- **WORK TASK**
Your task is to transcribe the data in full.

Collected data:
★ ★ ★ ★

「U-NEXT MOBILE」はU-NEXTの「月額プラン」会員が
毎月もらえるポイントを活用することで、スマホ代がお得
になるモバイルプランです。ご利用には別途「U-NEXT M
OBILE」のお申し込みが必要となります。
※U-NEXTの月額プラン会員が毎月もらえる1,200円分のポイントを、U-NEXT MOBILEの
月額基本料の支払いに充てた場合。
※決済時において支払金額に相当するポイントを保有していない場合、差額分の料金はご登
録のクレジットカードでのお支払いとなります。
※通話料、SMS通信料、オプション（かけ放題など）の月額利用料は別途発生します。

★ ★ ★ ★

- **TASK SOLUTION**
「U-NEXT MOBILE」はU-NEXTの「月額プラン」会員が
毎月もらえるポイントを活用することで、スマホ代がお得
になるモバイルプランです。ご利用には別途「U-NEXT M
OBILE」のお申し込みが必要となります。
※U-NEXTの月額プラン会員が毎月もらえる1,200円分のポイントを、U-NEXT MOBILEの
月額基本料の支払いに充てた場合。
※決済時において支払金額に相当するポイントを保有していない場合、差額分の料金はご登
録のクレジットカードでのお支払いとなります。
※通話料、SMS通信料、オプション（かけ放題など）の月額利用料は別途発生します。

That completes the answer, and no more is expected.